Quando vado al supermercato ho notato che solitamente l’aspetto delle persone è in sintonia con il contenuto del loro carrello. A persone o famiglie di obesi corrisponde un carrello pieno di carni grasse o anche prefritte, bibite zuccherate, dolciumi, creme di vario genere, ecc…. In pratica il 90% del loro carrello rappresenta il mio 10% o anche zero.
Sono anche forse l’unico che non mette nel carrello un solo prodotto senza prima aver prima letto l’etichetta degli ingredienti (sarebbe utile fare una indagine sul rispetto della presenza ben visibile del libro degli ingredienti nei punti vendita).

▶ ESERCIZIO 1
Secondo il testo sulla spesa al supermercato, che cosa dovrebbe essere presente in modo ben visibile nei punti vendita?
▶ ESERCIZIO 2
Ricopia dal testo sulla spesa al supermercato il brano che comincia con le parole "Sono anche forse" e termina dopo le parole "nei punti vendita).".
▶ ESERCIZIO 3
Prosegui il testo sulla spesa al supermercato a partire dalla sua ultima frase.
L'elenco che segue proviene da un'altra fonte.

▶ ESTRATTI DEL DATASET
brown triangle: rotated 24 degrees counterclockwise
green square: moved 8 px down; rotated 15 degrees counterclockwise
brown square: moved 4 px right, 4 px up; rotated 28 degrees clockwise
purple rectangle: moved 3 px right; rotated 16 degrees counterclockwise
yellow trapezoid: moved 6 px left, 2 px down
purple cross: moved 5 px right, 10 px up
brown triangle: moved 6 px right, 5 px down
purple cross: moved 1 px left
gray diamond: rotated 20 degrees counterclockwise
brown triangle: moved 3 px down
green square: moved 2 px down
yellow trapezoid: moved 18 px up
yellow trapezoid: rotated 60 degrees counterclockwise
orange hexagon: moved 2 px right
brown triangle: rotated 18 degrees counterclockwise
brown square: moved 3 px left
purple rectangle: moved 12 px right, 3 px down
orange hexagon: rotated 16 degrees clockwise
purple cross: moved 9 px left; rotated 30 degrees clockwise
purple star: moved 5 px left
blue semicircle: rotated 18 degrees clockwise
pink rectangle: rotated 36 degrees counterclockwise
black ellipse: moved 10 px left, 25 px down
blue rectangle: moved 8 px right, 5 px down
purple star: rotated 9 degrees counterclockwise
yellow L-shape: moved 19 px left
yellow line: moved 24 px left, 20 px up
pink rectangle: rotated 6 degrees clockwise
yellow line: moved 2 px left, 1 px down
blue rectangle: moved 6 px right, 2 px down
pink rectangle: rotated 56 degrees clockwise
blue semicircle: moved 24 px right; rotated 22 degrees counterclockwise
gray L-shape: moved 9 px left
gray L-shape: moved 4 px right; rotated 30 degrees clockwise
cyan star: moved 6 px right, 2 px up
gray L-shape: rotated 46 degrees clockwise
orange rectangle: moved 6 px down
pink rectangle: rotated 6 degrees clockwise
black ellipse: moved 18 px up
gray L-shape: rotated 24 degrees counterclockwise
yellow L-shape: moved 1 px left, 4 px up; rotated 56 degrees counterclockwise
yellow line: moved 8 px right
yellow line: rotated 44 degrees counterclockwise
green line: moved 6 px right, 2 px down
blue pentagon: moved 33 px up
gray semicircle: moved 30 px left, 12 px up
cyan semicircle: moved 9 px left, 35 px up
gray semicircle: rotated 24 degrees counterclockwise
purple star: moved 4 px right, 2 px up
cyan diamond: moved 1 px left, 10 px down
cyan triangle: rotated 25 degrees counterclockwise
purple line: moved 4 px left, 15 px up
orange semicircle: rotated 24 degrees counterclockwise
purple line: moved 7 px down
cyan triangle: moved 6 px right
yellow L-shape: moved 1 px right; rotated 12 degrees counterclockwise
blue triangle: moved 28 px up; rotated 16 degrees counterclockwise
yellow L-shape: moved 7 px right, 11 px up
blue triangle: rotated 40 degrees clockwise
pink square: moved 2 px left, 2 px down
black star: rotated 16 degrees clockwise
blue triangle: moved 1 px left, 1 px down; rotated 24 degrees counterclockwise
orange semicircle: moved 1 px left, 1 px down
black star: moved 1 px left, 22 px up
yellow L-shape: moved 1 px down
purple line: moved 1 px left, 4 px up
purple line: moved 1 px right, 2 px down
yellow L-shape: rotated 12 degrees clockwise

▶ RISULTATO ATTESO 1
Il libro degli ingredienti.

▶ RISULTATO ATTESO 2
Sono anche forse l’unico che non mette nel carrello un solo prodotto senza prima aver prima letto l’etichetta degli ingredienti (sarebbe utile fare una indagine sul rispetto della presenza ben visibile del libro degli ingredienti nei punti vendita).

▶ RISULTATO ATTESO 3
Detto ciò ben vengano queste etichette ma non so quanti modificheranno nella sostanza i loro acquisti a fronte di etichette a semaforo. Probabilmente coloro che comunque hanno già una educazione ad una alimentazione sana e consapevole. Esempio le immagini orribili sui pacchetti di sigarette a fronte di un numero crescente di donne e giovani fumatori.
Sì, condivido quest’impostazione e ringrazio gli AA. per non smettere di pubblicare dei contributi con questa impostazione. Condivido anche il titolo: … punto di partenza per politiche di sanità pubblica.